_SOURCE TEXT_:
X-Message-Number: 19420
Date: Mon, 8 Jul 2002 09:17:33 -0700 (PDT)
From: Scott Badger <>
Subject: Re: Significance of Beliefs about the Afterlife

David Stodolsky cited the following:

> 1 April - Aaron Blaisdell UCLA Psychology
> Adaptive Significance of Beliefs about the Afterlife
> 
> According to some evolutionary psychologists, human
> social and cultural
> behavior has been shaped by natural selection just
> as have simple individual
> behaviors.  

Thanks for this abstract, David. I'll have to ask for
the complete article. I've long had an interest in
this area. I call it "The God Instinct" and hope to
write a book on the subject someday.

Here's a section I like from another interesting
article on this subject:

The Biological Roots of Religion 
Is Faith in Our Genes?

_RECORDED INFORMATION_:

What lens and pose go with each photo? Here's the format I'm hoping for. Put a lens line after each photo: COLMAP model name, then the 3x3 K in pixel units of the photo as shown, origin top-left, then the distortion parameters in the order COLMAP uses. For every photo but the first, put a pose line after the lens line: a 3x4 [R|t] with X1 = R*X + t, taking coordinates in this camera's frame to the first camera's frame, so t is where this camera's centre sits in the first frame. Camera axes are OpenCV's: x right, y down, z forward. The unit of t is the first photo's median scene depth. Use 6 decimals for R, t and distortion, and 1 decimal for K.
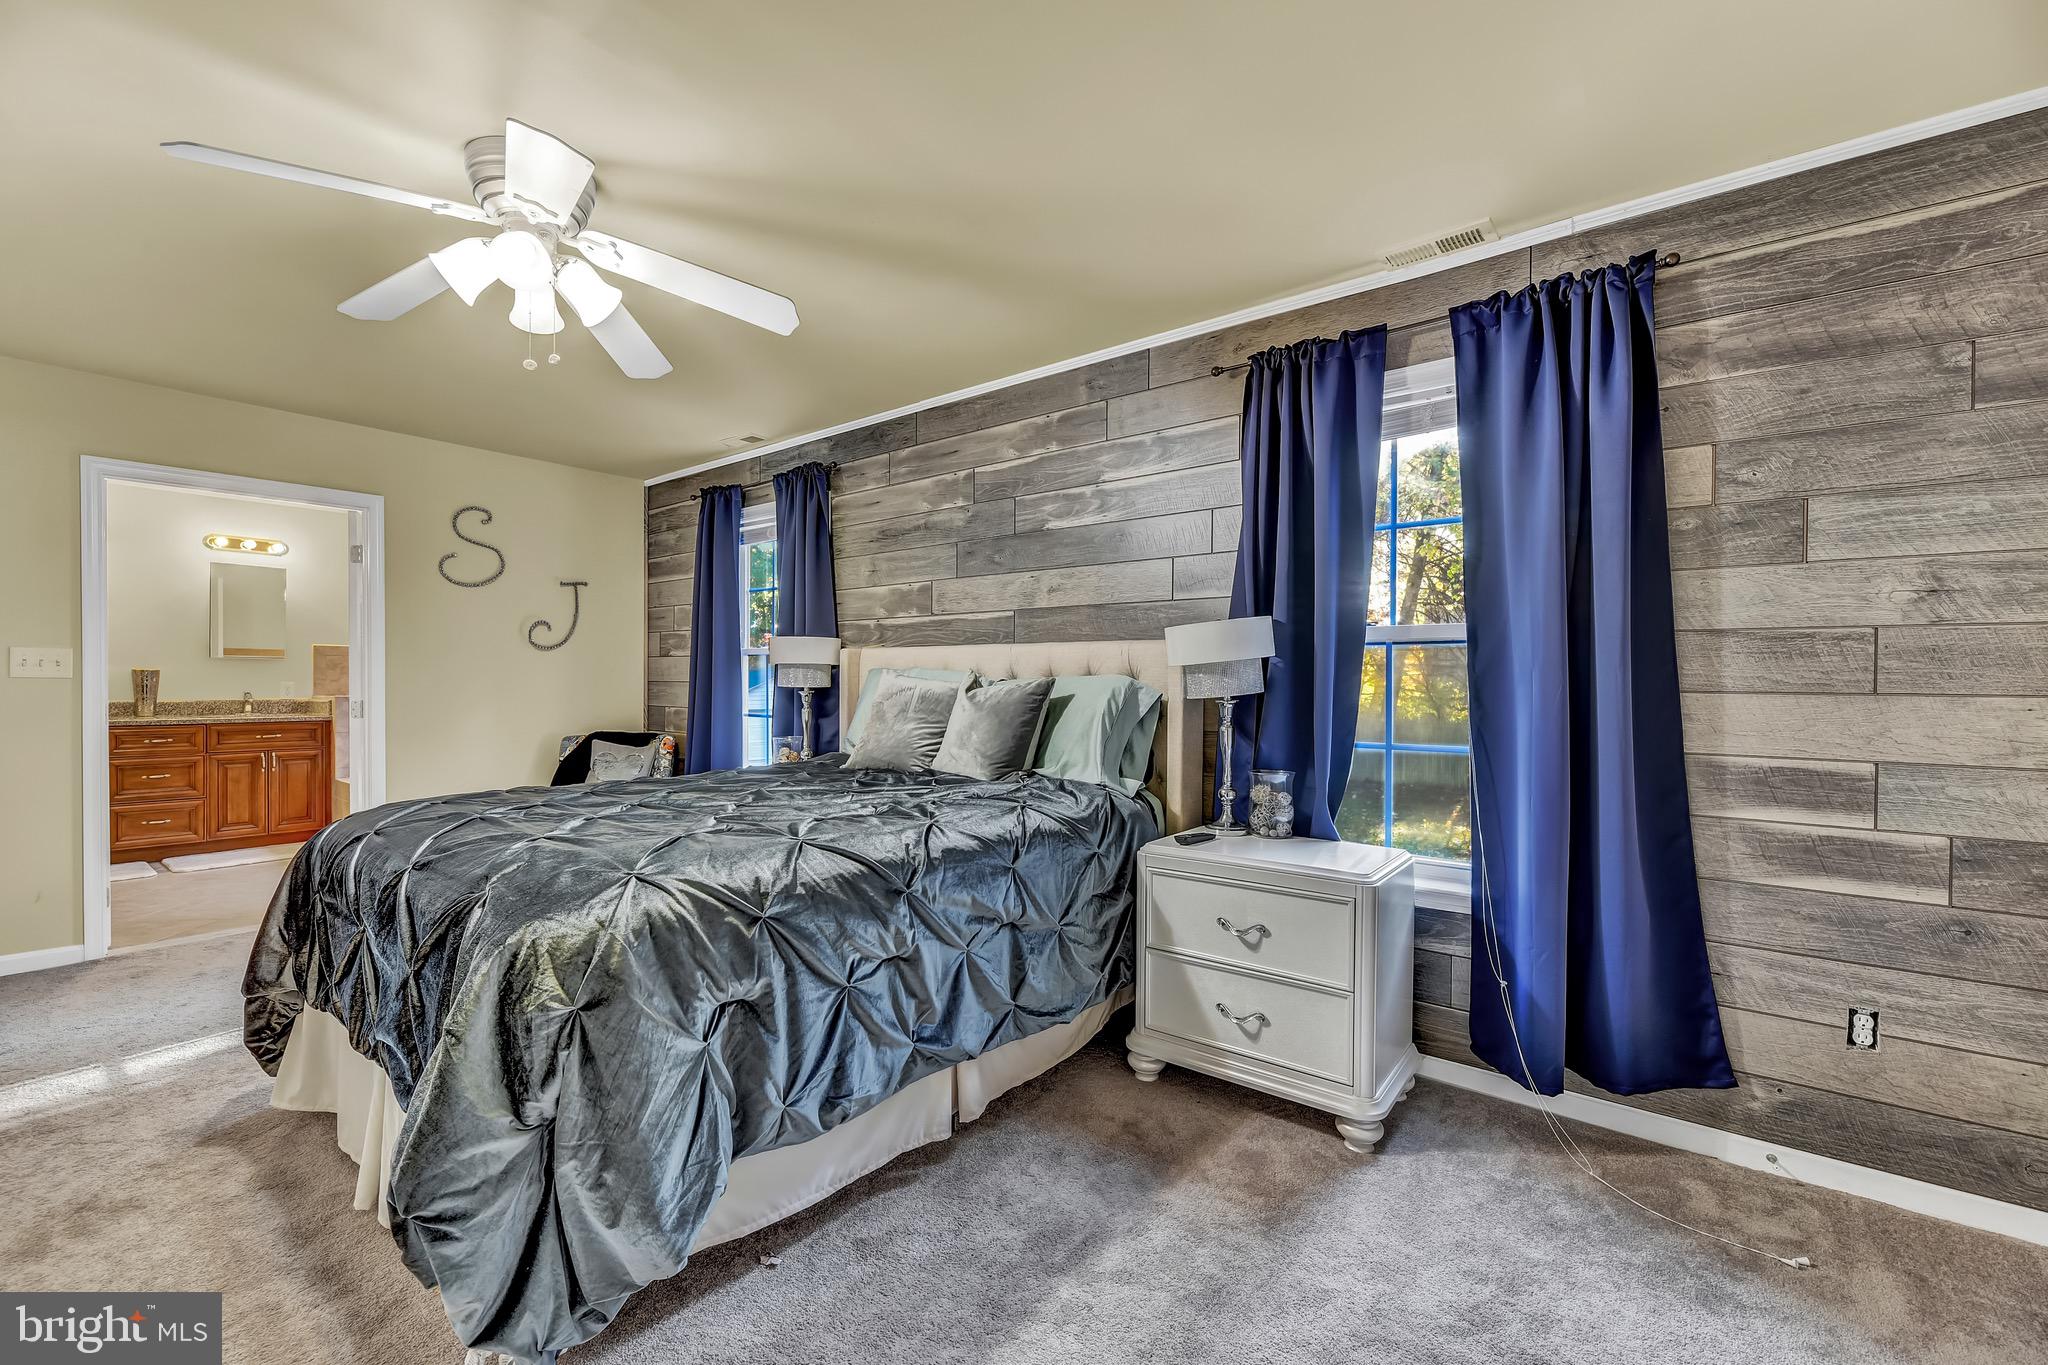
lens RADIAL K [[847.2, 0, 999.3], [0, 847.2, 689.6], [0, 0, 1]] dist [0.000869, -0.000117]
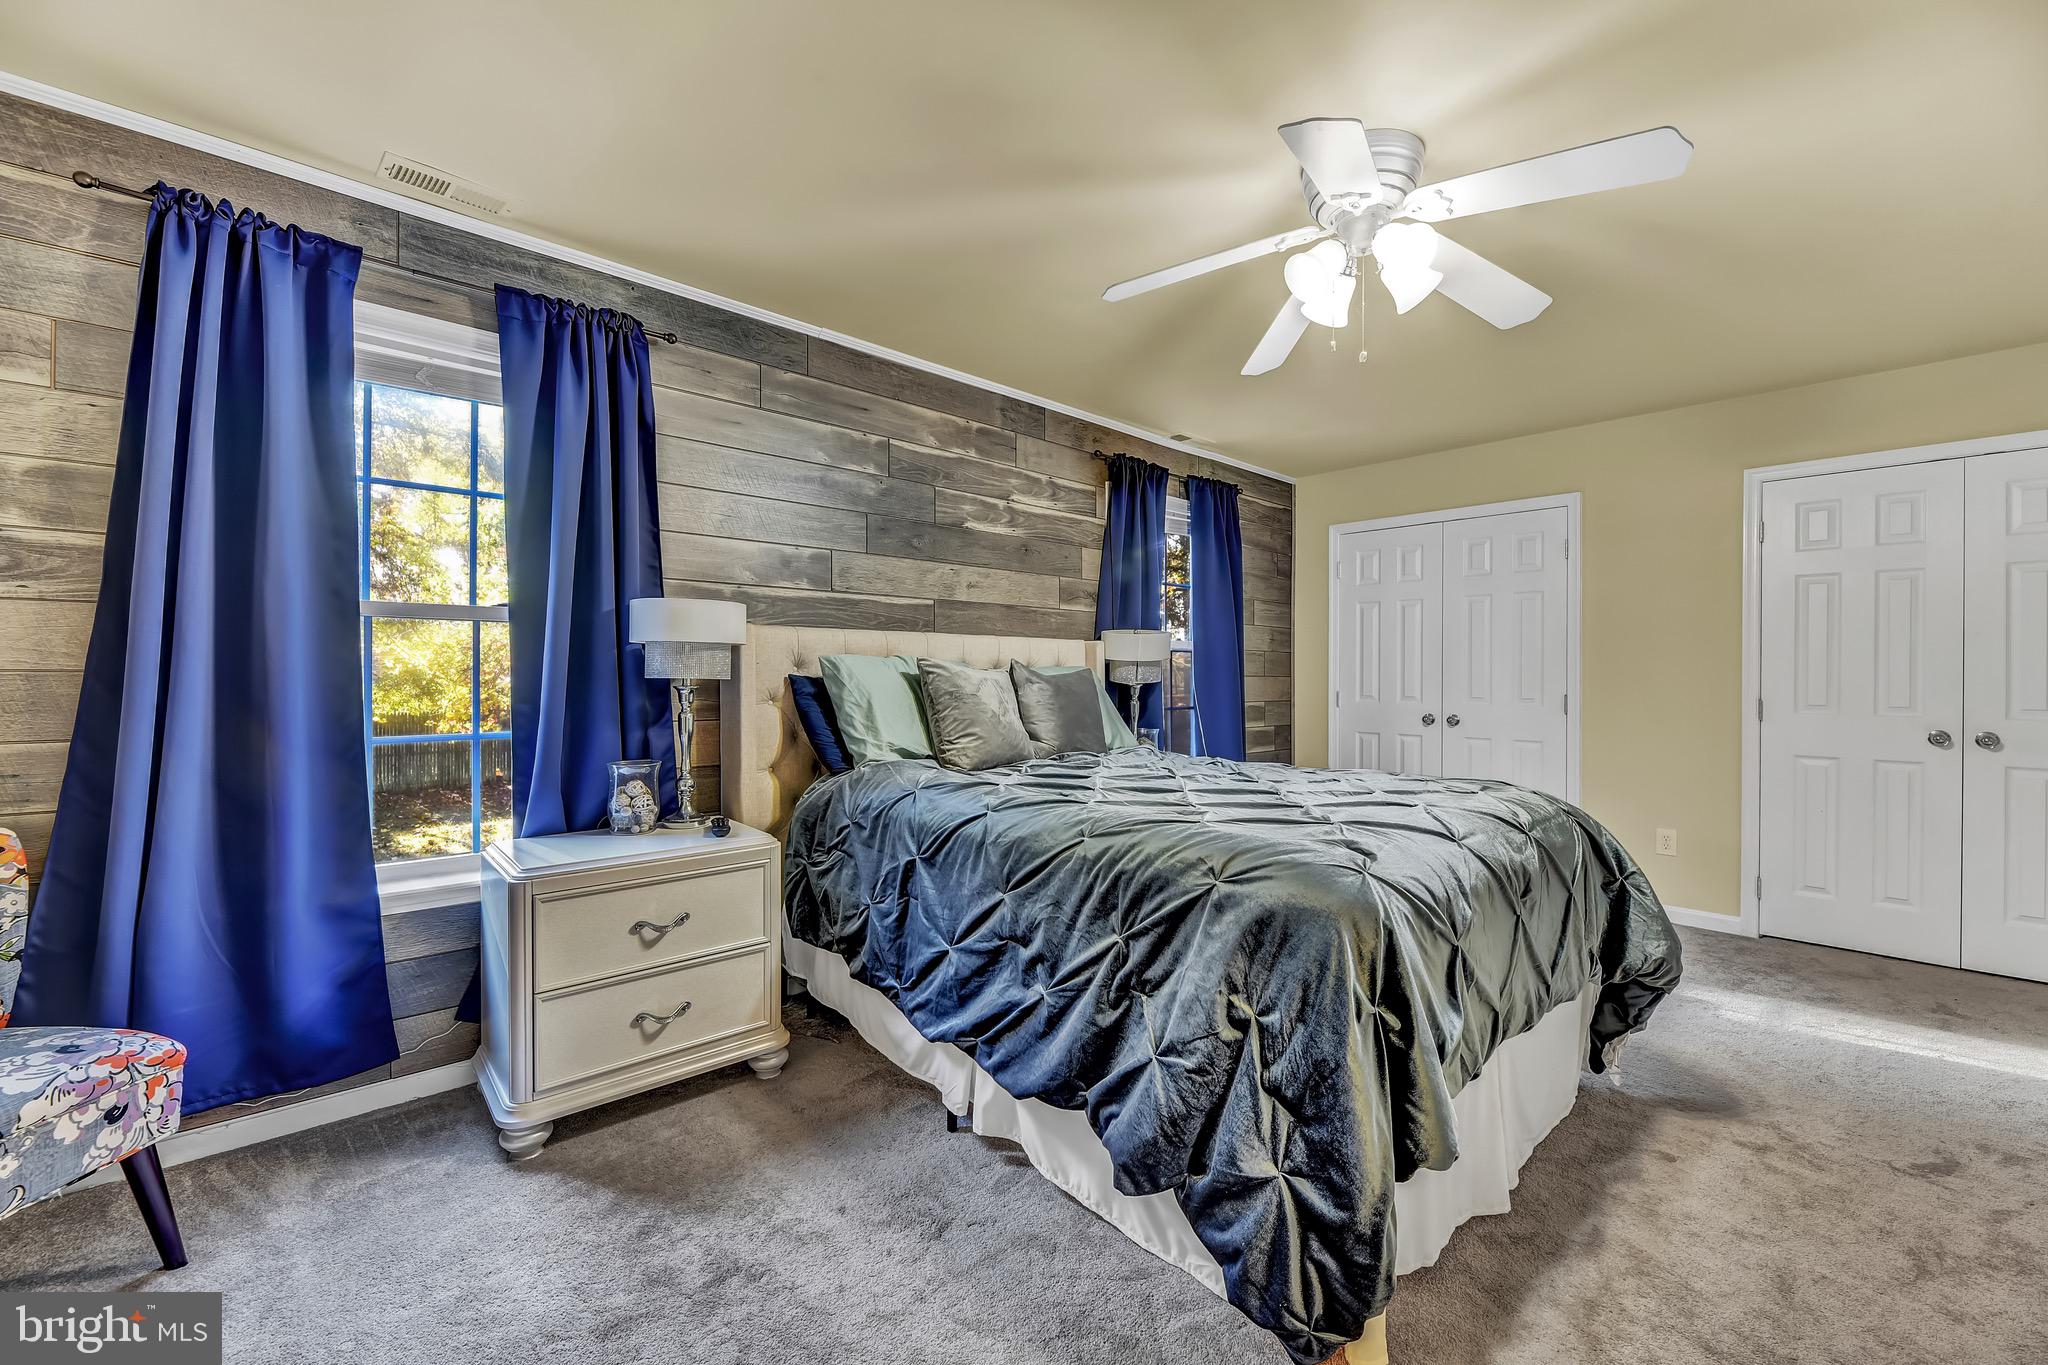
lens RADIAL K [[847.2, 0, 999.3], [0, 847.2, 689.6], [0, 0, 1]] dist [0.000869, -0.000117]
pose [[0.148747, -0.023113, 0.988605, -0.949634], [0.005308, 0.999731, 0.022574, -0.009053], [-0.988861, 0.001890, 0.148830, 0.763681]]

_LIST OF TASKS_:
**1.** Reproduce the post on beliefs about the afterlife from "Thanks for this" to "the subject someday.", substituting "essay" for "book".
**2.** In the post on beliefs about the afterlife, what name does Scott Badger give to his long-standing area of interest?
**3.** Write the continuation of the post on beliefs about the afterlife, beginning immediately after its final line.

_RESPONSES BY ITEM NUMBER_:
**1.**
Thanks for this abstract, David. I'll have to ask for
the complete article. I've long had an interest in
this area. I call it "The God Instinct" and hope to
write a essay on the subject someday.

**2.** "The God Instinct."

**3.**
by Morton Hunt

"Religion serves the same purposes as science and the
arts - "the extraction of order from the mysteries of
the material world," as [Edward O.] Wilson puts it [7]
- but in the prescientific era there was no other
source of order except for philosophy, which was
comprehensible only to a favored few and in any case
was nowhere nearly as emotionally satisfying as
religion. 

Still another major function of religion was to act as
a binding and cementing social force. I quote Wilson
again: "Religion is ... empowered mightily by its
principal ally, tribalism. The shamans and priests
implore us in somber cadence, Trust in the sacred
rituals, become part of the immortal force, you are
one of us." [8] Religious propitiation and sacrifice -
near-universals of religious practice - are acts of
submission to a dominant being and dominance
hierarchy."

http://www.secularhumanism.org/library/fi/hunt_19_3.html

Scott Badger

"Vita Perpetua"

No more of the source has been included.